After a week in hospital and following diagnosis I wanted to know whether I could get back to my usual exercise routines. I asked three different specialists on separate occasions whether I would be okay, pointing out that my routines often involved intense anaerobic exercise at maximum heart rate as well as steady aerobic activity. All of them were confident I would be absolutely fine.
I should say at this point, this was my experience, you should always follow the advice of your own doctors first!
So within a week of leaving hospital I was awaiting an ASD repair and very pleased to be still in the world and back on my bike.
A little while later I had the repair which turned out to be fairly complex. Afterwards I asked similar questions and was pleased to get back similar replies with the caveat I should lay off any intense stuff for a few weeks while the repair settled down as it was explained that intense heart activity could irritate the repair site or disturb the device used to patch the hole. I followed this advice carefully (as I’m sure many on this site will testify, I can’t overstate how aware of your heart and your well-being you become after an experience like this!)
That was nearly two years ago. I’m still riding hard and competing occasionally. One thing I have noticed, since the repair my resting heart rate has fallen as has my heart rate at my aerobic threshold (maximum sustainable heart rate during exercise). I don’t understand this complex area that well, but this suggests to me that prior to the repair I was losing a percentage of oxygenated blood through the ASD back to the right side of my heart with every beat. This meant my working muscles, particularly during intense exercise, were not receiving as much blood (oxygen) as they do now since the repair. I believe I am actually measurably stronger as an athlete now than I was before the repair.
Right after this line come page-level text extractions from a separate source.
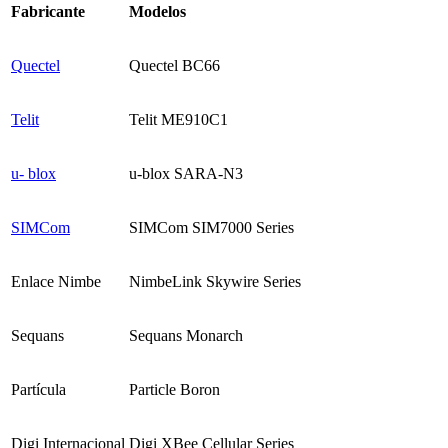
Fabricante
Modelos
Quectel
Quectel BC66
Telit
Telit ME910C1
u- blox
u-blox SARA-N3
SIMCom
SIMCom SIM7000 Series
Enlace Nimbe
NimbeLink Skywire Series
Sequans
Sequans Monarch
Partícula
Particle Boron
Digi Internacional
Digi XBee Cellular Series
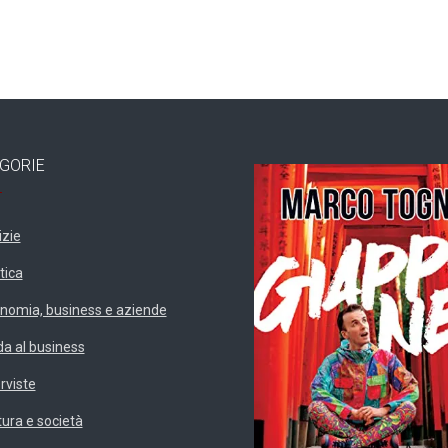
GORIE
izie
tica
nomia, business e aziende
da al business
erviste
tura e società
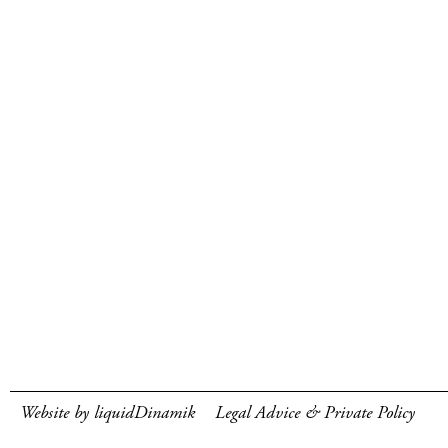
Website by liquidDinamik
Legal Advice & Private Policy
I’m only talking here about my own experience and your’s differs from mine in at least one important respect. My repair was carried out through a catheter, while you are receiving OHS. I understand recovery takes much longer with this method due to the surgery required to reach your heart. Obviously any advice relating to that is not for me to comment on.
So Chaitra, there’s plenty of reasons to be positive about your diagnosis. My only wish is that I was as young as you are when I had got my diagnosis. If I had been I think my competition results over the last twenty years might have been very different!
Thank you for sharing your experience. Even though initially I felt depressed, later I convinced myself that at least I was diagnosed before anything worse can happen. Doctor has already briefed me that, I will have restriction 2-3 months after surgery and I should be able to get back to my routine after that. Hoping for the best.
That’s how I felt chaitra. Laid up in hospital wired up to a machine. Couldn’t believe it had happened. It took a while to realise how lucky I had been: Not only had I dodged the ‘stroke bullet’, but as a consequence they had found a hole in my heart that could be fixed before it did any more damage.
I guess open heart surgery is pretty traumatic on the body (the heart handles it relatively fine!) so you need those months to heal up. It sounds like you’re in good shape, so recovery should be a lot quicker than for many. Another reason to be positive.
Talk to your doctor. In my case any right side heart pressure was a no no till surgery, but I was having TIAs and breathing issues as a result of mine.
I was told the first 2 year cardio only to prevent it from dis lodging . It can take up to 2 years for flesh to grow over it in order to secure device in place.